By Vicki Needham - 08/27/14 01:23 PM EDT
Wage growth for most workers remains stagnant and will need to pick up pace for the economy to hit full recovery mode, a new report said on Wednesday.
During the first half of 2014 year inflation-adjusted hourly wages fell for the majority of workers, even for those with a bachelor’s or advanced degrees, compared with the same period in 2013, according to a new study from the Economic Policy Institute’s Raising America’s Pay initiative.
"Despite a recovering economy and growing productivity, employers are not putting anything more in their employees’ paychecks," said report author EPI economist Elise Gould.
The report painted a dim picture of the labor market’s long-term lack of wage growth, which reaches back nearly four decades.
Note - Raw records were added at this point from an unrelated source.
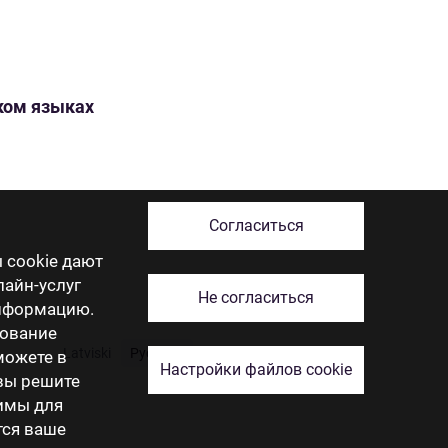
ском языках
Согласиться
 cookie дают
лайн-услуг
Не согласиться
информацию.
зование
Latviski
Русский
English
Eesti
Lietuviškai
 можете в
Настройки файлов cookie
 вы решите
димы для
тся ваше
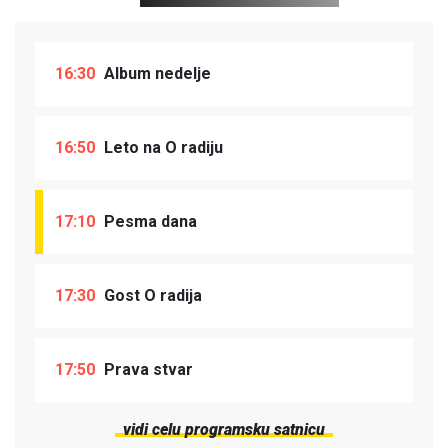
16:30
Album nedelje
16:50
Leto na O radiju
17:10
Pesma dana
17:30
Gost O radija
17:50
Prava stvar
vidi celu programsku satnicu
"Over the past 40 years, corporations and their CEOs and lobbyists, have used public policy to stack the deck in their favor,” she said.
Gould suggests several policy changes that could lead to higher wages, including raising the minimum wage, strengthening workers ability to form unions, cracking down on wage theft and expanding overtime provisions.
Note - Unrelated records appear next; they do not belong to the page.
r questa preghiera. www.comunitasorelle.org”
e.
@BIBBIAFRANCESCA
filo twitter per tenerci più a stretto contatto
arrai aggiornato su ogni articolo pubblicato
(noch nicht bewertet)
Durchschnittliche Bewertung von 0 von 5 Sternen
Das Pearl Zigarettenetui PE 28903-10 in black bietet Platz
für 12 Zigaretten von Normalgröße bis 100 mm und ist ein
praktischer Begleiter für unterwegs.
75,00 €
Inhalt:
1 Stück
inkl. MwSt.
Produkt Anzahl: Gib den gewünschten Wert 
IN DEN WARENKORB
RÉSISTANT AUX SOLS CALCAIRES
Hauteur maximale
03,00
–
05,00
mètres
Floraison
Taking a broad view, comparing this year with the first six months of 2007, the last period of decent labor market health, hourly wages for the vast majority of workers have been flat or falling, the report said.
Even since 1979, most workers have seen their hourly wages stall or decline — even though decades of consistent gains in economy-wide productivity have provided ample room for wage growth.
In fact, between 1979 and 2007, more than 90 percent of American households saw their incomes grow more slowly than average income growth, which was bolstered by faster wage growth at the top.
By 2007, the growing wedge between average income growth and that of the middle class, reduced those incomes by nearly $18,000 a year.
The lowest wage earners were the only group to not experience declining wages over the past year, mostly due to minimum wage increases in the first half of 2014.